THE DATA
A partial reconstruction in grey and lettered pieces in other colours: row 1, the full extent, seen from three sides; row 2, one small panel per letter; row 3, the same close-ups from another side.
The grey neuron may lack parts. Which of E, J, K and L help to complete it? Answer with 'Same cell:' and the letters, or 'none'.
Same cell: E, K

---

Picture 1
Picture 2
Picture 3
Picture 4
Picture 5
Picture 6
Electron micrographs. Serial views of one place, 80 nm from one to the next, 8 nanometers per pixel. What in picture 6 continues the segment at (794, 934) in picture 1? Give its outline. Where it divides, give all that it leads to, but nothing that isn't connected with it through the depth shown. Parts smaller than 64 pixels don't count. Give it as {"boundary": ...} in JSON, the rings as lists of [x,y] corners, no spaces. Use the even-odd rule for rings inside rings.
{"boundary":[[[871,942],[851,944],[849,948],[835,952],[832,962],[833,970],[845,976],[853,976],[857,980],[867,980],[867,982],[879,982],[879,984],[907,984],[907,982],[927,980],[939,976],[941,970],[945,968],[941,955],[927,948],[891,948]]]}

...

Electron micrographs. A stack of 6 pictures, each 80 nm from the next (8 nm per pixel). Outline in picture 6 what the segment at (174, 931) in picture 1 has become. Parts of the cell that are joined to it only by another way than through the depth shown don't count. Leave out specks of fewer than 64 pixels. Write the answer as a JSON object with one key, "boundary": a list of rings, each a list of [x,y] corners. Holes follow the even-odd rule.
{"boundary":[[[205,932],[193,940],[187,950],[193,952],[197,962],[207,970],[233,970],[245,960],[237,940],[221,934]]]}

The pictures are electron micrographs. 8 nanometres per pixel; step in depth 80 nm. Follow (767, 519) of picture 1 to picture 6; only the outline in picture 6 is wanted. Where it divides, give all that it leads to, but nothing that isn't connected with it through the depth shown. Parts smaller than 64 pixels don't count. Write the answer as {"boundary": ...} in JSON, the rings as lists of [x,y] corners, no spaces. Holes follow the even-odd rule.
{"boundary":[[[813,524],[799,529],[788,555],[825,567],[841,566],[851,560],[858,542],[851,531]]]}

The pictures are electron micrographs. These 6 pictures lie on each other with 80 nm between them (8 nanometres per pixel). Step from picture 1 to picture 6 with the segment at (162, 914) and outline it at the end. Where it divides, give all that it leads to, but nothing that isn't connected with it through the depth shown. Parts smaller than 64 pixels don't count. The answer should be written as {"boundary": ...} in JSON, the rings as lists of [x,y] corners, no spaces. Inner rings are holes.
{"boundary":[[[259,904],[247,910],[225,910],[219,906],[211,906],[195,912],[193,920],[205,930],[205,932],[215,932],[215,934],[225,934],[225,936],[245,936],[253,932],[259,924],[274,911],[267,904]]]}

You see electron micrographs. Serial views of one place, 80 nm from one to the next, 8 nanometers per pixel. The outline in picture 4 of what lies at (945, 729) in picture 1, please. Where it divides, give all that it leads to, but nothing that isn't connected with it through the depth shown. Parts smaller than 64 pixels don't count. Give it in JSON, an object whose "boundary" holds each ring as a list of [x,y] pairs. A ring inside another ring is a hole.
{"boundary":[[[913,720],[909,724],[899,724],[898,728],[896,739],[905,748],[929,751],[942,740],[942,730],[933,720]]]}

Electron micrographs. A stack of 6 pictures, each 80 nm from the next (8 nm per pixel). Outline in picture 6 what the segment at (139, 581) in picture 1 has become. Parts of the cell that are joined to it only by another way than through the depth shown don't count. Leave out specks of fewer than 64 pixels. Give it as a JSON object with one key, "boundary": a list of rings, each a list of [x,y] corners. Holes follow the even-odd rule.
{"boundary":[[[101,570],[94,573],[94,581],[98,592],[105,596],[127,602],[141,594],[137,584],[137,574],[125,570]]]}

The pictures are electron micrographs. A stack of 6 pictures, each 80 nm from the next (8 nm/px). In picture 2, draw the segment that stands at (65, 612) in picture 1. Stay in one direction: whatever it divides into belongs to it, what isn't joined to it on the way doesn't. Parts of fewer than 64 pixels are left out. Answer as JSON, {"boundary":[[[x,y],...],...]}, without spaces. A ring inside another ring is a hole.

WHAT IS REQUIRED
Take the stretch of lines above from the one containing "at (139, 581)" through the one containing "The pictures are electron micrographs. A" and repeat it exactly, adding no other line.

WORKED SOLUTION
Electron micrographs. A stack of 6 pictures, each 80 nm from the next (8 nm per pixel). Outline in picture 6 what the segment at (139, 581) in picture 1 has become. Parts of the cell that are joined to it only by another way than through the depth shown don't count. Leave out specks of fewer than 64 pixels. Give it as a JSON object with one key, "boundary": a list of rings, each a list of [x,y] corners. Holes follow the even-odd rule.
{"boundary":[[[101,570],[94,573],[94,581],[98,592],[105,596],[127,602],[141,594],[137,584],[137,574],[125,570]]]}

The pictures are electron micrographs. A stack of 6 pictures, each 80 nm from the next (8 nm/px). In picture 2, draw the segment that stands at (65, 612) in picture 1. Stay in one direction: whatever it divides into belongs to it, what isn't joined to it on the way doesn't. Parts of fewer than 64 pixels are left out. Answer as JSON, {"boundary":[[[x,y],...],...]}, without spaces. A ring inside another ring is a hole.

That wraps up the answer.